Geometric Constraint Solving With Solution Selectors Available to Purchase

Current parametric CAD systems are based on solving equality type of constraints between geometric objects and parameters. This includes algebraic equations constraining the values of variables, and geometric constraints, constraining the positions of geometric objects. However, to truly represent design intent, next-generation CAD systems must also allow users to input other types of constraints such as inequality constraints. Inequality constraints are expressed as inequality expressions on variables or as geometric constraints that force geometric objects to be on specific sides or have specific orientations with respect to other objects. To solve problems involving constraints, we use a graph-based constraint solving algorithm that can be used in CAD/CAM/CAE applications. This graph-based constraint solving algorithm, called the Modified Frontier Algorithm with Solution Selection (MFASS), has been implemented at Michigan Technological University to solve equality based constraints in a CAD/CAM/CAE testbed application. The objective of this research was to investigate whether the Frontier Algorithm can be extended to solve geometry positioning problems involving systems of equality and inequality based declarations in which the inequality based declaration are used as solution selectors to choose from multiple solutions inherently arising from these systems.
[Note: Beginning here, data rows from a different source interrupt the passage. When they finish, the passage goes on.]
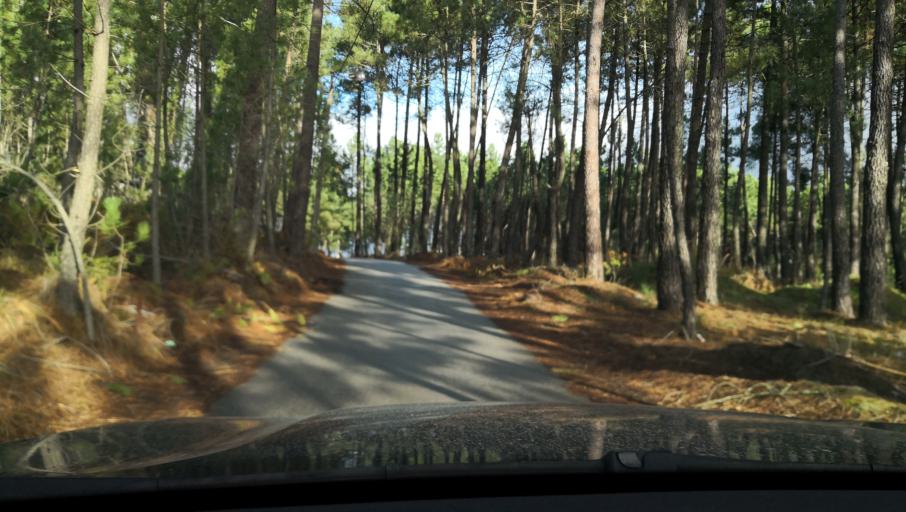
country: PT
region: Vila Real
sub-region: Vila Real
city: Vila Real
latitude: 41.2730
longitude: -7.7158
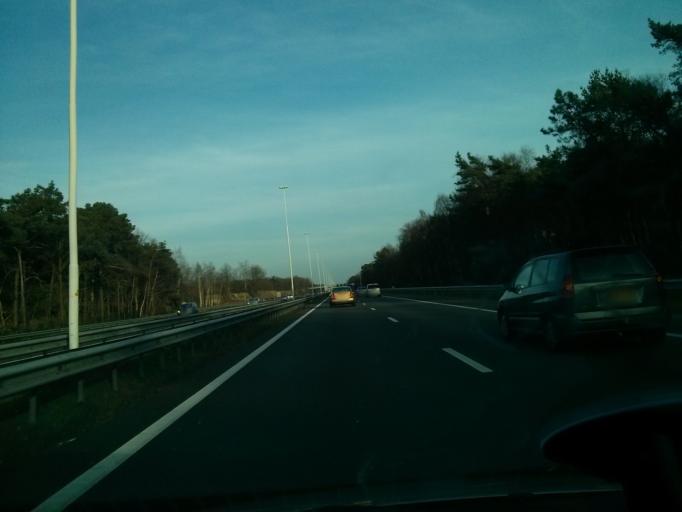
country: NL
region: North Brabant
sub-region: Gemeente Oirschot
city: Oirschot
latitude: 51.4928
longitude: 5.3275
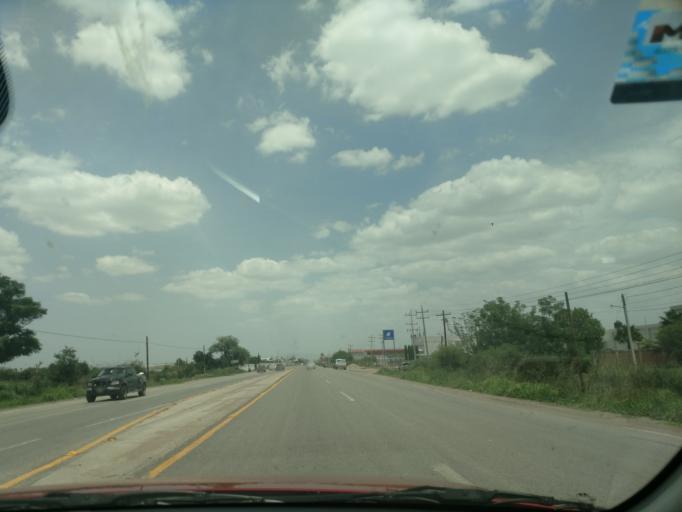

It is hypothesized that these systems can be decomposed by the Frontier Algorithm in a manner similar to purely equality-based constraint systems however they require tracking and iterating through solutions and in many cases may require backtracking through the solution sequence. This capitalizes on the strength of the Frontier Algorithm which solves only one small subsystem at a time with resulting short processing times compared to alternative algorithms. In this research we generate a new algorithm/DR planner for handling inequality constraints, both theoretically and through implementation in a testbed to demonstrate the working of the algorithm.